-- begin --

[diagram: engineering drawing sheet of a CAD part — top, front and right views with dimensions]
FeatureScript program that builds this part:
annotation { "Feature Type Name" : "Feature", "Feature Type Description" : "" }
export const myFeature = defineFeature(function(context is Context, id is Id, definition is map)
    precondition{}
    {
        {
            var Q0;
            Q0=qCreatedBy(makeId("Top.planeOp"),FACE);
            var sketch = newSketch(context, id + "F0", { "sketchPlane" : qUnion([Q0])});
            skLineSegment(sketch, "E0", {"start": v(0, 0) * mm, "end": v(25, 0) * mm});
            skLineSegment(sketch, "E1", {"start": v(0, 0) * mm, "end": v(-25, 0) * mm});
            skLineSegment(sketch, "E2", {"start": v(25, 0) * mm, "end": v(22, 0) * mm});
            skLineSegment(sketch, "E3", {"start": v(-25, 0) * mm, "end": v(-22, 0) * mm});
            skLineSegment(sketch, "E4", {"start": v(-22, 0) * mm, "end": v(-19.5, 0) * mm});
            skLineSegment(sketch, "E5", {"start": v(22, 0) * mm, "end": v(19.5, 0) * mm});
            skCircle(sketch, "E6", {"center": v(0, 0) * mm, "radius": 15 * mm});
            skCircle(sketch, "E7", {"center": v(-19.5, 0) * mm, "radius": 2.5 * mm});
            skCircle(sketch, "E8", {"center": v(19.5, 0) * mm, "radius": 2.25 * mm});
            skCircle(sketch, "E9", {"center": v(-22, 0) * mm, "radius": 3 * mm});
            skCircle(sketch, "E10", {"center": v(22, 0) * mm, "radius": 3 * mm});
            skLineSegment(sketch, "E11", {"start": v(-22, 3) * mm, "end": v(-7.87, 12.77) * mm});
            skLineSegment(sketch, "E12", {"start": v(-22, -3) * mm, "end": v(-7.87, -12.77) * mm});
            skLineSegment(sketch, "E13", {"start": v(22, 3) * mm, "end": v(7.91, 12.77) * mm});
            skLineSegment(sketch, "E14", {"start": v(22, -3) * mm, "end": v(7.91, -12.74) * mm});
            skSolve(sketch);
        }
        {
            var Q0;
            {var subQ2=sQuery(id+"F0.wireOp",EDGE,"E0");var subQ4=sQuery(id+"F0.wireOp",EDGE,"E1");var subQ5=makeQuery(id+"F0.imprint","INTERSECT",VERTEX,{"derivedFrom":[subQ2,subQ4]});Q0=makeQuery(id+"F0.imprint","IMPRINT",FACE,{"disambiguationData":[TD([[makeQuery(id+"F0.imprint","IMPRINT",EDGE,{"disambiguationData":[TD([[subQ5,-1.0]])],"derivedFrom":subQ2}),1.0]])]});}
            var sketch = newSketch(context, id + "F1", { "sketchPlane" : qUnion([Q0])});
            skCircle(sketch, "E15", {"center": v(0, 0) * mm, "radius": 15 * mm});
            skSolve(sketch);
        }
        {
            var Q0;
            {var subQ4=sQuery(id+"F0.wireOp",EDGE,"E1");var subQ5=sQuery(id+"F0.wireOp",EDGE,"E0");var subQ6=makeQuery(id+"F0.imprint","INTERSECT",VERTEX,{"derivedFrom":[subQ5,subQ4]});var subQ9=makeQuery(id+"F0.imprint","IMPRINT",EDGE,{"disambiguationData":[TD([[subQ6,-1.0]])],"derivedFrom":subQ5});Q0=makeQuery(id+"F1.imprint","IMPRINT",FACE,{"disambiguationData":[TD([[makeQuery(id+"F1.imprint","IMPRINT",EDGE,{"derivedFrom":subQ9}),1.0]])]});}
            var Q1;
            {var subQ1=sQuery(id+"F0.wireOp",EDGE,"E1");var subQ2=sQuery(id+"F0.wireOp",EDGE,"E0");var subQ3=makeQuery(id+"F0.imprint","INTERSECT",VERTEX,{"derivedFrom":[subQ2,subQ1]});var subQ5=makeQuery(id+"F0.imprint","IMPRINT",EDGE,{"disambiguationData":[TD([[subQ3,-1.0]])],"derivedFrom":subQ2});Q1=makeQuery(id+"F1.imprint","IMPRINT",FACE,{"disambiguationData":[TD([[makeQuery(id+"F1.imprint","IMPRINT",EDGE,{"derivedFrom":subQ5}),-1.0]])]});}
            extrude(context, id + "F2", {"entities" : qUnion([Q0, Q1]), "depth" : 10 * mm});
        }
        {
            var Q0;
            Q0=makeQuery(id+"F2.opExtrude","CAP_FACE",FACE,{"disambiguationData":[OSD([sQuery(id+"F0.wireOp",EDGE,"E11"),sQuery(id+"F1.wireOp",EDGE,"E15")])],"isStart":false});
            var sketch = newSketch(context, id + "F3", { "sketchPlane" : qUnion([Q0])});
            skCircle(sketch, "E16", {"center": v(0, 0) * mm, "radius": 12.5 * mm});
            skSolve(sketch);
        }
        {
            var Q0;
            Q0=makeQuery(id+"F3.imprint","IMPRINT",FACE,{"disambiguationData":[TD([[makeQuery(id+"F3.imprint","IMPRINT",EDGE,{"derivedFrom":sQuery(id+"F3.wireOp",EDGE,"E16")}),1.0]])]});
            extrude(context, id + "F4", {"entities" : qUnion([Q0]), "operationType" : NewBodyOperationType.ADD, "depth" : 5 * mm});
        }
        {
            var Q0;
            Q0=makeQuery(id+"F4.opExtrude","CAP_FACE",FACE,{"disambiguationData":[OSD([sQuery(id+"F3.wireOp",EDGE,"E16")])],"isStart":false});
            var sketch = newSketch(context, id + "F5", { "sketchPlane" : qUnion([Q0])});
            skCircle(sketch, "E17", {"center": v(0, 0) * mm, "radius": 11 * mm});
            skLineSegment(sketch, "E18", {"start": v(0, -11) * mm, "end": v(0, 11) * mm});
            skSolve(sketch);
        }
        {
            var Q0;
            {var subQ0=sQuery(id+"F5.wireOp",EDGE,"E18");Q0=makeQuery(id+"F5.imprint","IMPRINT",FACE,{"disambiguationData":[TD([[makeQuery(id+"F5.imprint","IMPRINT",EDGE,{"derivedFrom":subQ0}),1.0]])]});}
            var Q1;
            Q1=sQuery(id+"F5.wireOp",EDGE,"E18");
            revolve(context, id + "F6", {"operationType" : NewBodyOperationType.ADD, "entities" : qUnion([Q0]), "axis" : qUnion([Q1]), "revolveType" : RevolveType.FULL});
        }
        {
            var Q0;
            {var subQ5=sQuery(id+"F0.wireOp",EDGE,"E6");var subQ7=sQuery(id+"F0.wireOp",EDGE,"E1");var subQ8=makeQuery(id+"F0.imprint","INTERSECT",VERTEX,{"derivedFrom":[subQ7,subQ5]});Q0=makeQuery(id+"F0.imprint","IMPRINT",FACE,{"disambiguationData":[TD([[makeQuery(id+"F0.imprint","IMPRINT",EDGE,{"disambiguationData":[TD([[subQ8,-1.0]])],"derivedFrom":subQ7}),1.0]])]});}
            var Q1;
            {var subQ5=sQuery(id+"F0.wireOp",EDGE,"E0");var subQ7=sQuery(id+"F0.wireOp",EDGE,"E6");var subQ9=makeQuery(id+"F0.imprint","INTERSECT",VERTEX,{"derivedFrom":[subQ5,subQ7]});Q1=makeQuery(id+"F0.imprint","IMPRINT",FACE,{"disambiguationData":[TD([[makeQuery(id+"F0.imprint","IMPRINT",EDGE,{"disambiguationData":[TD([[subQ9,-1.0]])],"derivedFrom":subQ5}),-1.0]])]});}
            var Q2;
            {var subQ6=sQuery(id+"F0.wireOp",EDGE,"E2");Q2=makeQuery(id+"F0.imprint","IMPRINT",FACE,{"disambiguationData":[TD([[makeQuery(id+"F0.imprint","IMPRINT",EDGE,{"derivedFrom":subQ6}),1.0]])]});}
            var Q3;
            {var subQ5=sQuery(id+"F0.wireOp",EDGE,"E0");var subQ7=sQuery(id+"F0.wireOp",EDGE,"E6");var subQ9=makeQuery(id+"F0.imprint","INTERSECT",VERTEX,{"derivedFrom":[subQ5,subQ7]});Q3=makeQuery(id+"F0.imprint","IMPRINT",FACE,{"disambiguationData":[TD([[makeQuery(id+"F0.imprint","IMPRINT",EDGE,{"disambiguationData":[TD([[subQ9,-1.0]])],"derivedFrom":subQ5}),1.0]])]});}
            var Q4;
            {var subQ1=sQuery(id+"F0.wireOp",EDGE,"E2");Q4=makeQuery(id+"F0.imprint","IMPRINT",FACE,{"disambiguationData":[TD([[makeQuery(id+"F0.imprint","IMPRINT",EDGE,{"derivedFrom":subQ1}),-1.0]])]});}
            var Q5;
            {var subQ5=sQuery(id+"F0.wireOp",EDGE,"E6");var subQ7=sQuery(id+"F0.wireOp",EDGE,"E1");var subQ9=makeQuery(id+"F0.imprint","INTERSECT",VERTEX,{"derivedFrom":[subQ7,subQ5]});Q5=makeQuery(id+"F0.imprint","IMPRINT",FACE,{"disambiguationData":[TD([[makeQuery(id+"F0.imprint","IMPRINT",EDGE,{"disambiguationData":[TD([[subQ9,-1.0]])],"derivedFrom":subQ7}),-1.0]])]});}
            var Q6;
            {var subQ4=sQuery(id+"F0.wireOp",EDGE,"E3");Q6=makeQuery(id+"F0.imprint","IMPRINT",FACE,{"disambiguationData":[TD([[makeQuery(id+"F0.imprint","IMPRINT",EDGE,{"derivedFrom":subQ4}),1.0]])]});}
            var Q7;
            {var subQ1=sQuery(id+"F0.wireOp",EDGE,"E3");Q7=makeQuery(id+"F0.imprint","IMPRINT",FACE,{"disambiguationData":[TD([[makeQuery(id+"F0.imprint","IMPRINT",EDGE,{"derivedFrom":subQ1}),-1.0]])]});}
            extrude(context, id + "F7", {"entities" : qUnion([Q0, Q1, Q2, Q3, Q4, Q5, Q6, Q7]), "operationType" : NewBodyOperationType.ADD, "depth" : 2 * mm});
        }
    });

-- end --

What you are asked to do
Could you give back the records from their first line through the line containing "v(-7.87, 12.77) *", with "skLineSegment" swapped for "skLine" and nothing else changed?

Task output
[diagram: engineering drawing sheet of a CAD part — top, front and right views with dimensions]
FeatureScript program that builds this part:
annotation { "Feature Type Name" : "Feature", "Feature Type Description" : "" }
export const myFeature = defineFeature(function(context is Context, id is Id, definition is map)
    precondition{}
    {
        {
            var Q0;
            Q0=qCreatedBy(makeId("Top.planeOp"),FACE);
            var sketch = newSketch(context, id + "F0", { "sketchPlane" : qUnion([Q0])});
            skLine(sketch, "E0", {"start": v(0, 0) * mm, "end": v(25, 0) * mm});
            skLine(sketch, "E1", {"start": v(0, 0) * mm, "end": v(-25, 0) * mm});
            skLine(sketch, "E2", {"start": v(25, 0) * mm, "end": v(22, 0) * mm});
            skLine(sketch, "E3", {"start": v(-25, 0) * mm, "end": v(-22, 0) * mm});
            skLine(sketch, "E4", {"start": v(-22, 0) * mm, "end": v(-19.5, 0) * mm});
            skLine(sketch, "E5", {"start": v(22, 0) * mm, "end": v(19.5, 0) * mm});
            skCircle(sketch, "E6", {"center": v(0, 0) * mm, "radius": 15 * mm});
            skCircle(sketch, "E7", {"center": v(-19.5, 0) * mm, "radius": 2.5 * mm});
            skCircle(sketch, "E8", {"center": v(19.5, 0) * mm, "radius": 2.25 * mm});
            skCircle(sketch, "E9", {"center": v(-22, 0) * mm, "radius": 3 * mm});
            skCircle(sketch, "E10", {"center": v(22, 0) * mm, "radius": 3 * mm});
            skLine(sketch, "E11", {"start": v(-22, 3) * mm, "end": v(-7.87, 12.77) * mm});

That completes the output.